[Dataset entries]
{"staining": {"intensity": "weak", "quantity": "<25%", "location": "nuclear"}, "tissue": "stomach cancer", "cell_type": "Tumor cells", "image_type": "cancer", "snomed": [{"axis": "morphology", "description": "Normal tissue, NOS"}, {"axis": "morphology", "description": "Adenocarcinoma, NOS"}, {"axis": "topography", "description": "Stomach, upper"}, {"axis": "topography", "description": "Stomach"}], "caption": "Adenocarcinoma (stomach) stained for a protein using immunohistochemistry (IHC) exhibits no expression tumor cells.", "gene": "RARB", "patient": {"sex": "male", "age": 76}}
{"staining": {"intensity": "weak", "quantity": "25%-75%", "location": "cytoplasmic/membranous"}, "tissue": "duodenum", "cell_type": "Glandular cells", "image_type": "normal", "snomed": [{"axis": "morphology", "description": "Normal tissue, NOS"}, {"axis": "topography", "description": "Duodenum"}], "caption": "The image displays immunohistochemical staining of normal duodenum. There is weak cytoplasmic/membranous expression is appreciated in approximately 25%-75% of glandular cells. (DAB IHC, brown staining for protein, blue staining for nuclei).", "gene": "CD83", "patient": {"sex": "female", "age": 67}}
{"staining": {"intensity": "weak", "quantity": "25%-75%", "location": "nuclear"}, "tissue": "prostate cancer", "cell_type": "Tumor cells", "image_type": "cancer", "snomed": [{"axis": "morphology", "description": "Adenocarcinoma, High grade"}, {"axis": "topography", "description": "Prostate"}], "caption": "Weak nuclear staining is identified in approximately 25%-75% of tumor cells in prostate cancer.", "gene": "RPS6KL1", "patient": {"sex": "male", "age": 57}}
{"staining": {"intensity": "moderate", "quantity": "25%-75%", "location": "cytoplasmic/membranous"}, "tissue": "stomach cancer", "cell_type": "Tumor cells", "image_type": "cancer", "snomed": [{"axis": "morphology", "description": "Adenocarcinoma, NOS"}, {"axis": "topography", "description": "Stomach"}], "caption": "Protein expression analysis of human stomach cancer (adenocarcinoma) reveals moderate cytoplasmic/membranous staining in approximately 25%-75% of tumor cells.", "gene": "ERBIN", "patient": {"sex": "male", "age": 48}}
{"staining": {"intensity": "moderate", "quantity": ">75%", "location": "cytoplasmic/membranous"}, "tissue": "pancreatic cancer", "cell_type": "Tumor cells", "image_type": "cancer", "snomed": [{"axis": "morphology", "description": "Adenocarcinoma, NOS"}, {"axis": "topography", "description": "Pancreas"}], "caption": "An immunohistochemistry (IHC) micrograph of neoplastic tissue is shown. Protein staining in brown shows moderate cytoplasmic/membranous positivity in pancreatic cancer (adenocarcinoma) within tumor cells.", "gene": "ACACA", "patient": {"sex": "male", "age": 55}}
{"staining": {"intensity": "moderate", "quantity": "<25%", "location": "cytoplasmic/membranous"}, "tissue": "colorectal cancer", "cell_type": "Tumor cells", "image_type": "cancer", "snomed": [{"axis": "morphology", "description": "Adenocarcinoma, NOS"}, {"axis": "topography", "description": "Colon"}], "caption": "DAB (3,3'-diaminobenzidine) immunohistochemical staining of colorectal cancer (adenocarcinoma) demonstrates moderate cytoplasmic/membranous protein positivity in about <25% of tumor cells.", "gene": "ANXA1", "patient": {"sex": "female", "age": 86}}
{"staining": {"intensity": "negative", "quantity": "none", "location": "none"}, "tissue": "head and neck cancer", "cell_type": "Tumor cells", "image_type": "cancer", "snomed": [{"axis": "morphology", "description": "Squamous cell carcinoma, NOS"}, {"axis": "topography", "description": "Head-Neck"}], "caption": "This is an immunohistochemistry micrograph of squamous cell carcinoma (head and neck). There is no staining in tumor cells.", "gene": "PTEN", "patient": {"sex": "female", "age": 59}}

What needs to be done: Take the line above containing "immunohistochemistry (IHC) micrograph", the line containing "(3,3'-diaminobenzidine) immunohistochemical staining", and all lines in between, and copy them exactly without anything else.

Exercise solution:
{"staining": {"intensity": "moderate", "quantity": ">75%", "location": "cytoplasmic/membranous"}, "tissue": "pancreatic cancer", "cell_type": "Tumor cells", "image_type": "cancer", "snomed": [{"axis": "morphology", "description": "Adenocarcinoma, NOS"}, {"axis": "topography", "description": "Pancreas"}], "caption": "An immunohistochemistry (IHC) micrograph of neoplastic tissue is shown. Protein staining in brown shows moderate cytoplasmic/membranous positivity in pancreatic cancer (adenocarcinoma) within tumor cells.", "gene": "ACACA", "patient": {"sex": "male", "age": 55}}
{"staining": {"intensity": "moderate", "quantity": "<25%", "location": "cytoplasmic/membranous"}, "tissue": "colorectal cancer", "cell_type": "Tumor cells", "image_type": "cancer", "snomed": [{"axis": "morphology", "description": "Adenocarcinoma, NOS"}, {"axis": "topography", "description": "Colon"}], "caption": "DAB (3,3'-diaminobenzidine) immunohistochemical staining of colorectal cancer (adenocarcinoma) demonstrates moderate cytoplasmic/membranous protein positivity in about <25% of tumor cells.", "gene": "ANXA1", "patient": {"sex": "female", "age": 86}}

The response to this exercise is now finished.